IT managers must learn to cope with the security threats posed by the increase in wireless computing platforms. According to research body, Meta Group, emerging technologies, such as Intel’s Centrino notebook architecture will drive the demand for mobile computing options within the corporate enterprise.

By 2005, Meta predicts that 95% of new corporate notebooks will have built in wireless capabilities.

“Most corporate laptops will move toward the Centrino platform during the next year,” says Steve Kleynhans, vice president and end-user platform specialist, Infrastructure Strategies at Meta Group.

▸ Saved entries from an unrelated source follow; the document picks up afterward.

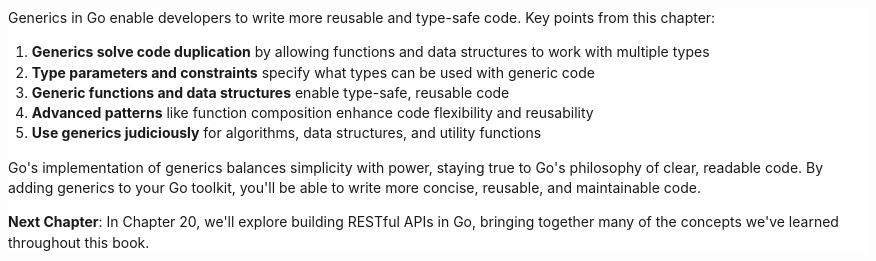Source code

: Generics in Go enable developers to write more reusable and type-safe code. Key points from this chapter:

1. **Generics solve code duplication** by allowing functions and data structures to work with multiple types
2. **Type parameters and constraints** specify what types can be used with generic code
3. **Generic functions and data structures** enable type-safe, reusable code
4. **Advanced patterns** like function composition enhance code flexibility and reusability
5. **Use generics judiciously** for algorithms, data structures, and utility functions

Go's implementation of generics balances simplicity with power, staying true to Go's philosophy of clear, readable code. By adding generics to your Go toolkit, you'll be able to write more concise, reusable, and maintainable code.

**Next Chapter**: In Chapter 20, we'll explore building RESTful APIs in Go, bringing together many of the concepts we've learned throughout this book.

“In addition, teleworking and other forms of mobile computing will become increasingly common and will segue into business advances over the next five years, affecting PDAs, phones, lifestyle devices, ADSL and wireless networks, and other business applications everything from mail and calendar synchronisation to links in back-end business systems. These trends will have a large impact on an organisation's security because mobility poses unique concerns and challenges,” he adds.

With as many as 95% of new notebooks packing wireless capabilities, enterprises must ‘aggressively plan’ for the introduction of wireless machines into the corporate network.

IT managers must establish comprehensive policies and processes to mitigate security risks, increased infrastructure complexity, and cost. Establishing best practices to create an end-user-friendly environment will be essential to maintaining the benefits of this increased mobility.

“We estimate only one-third of large enterprises have a comprehensive policy, clearly documenting the approach to wireless adoption,” says Chris Kozup, senior research analyst, Infrastructure Strategies at Meta Group.

“The Intel Centrino announcement highlights the criticality of protecting corporate resources against the high security risks associated with broad-scale introduction of Wi-Fi into the enterprise,” he adds.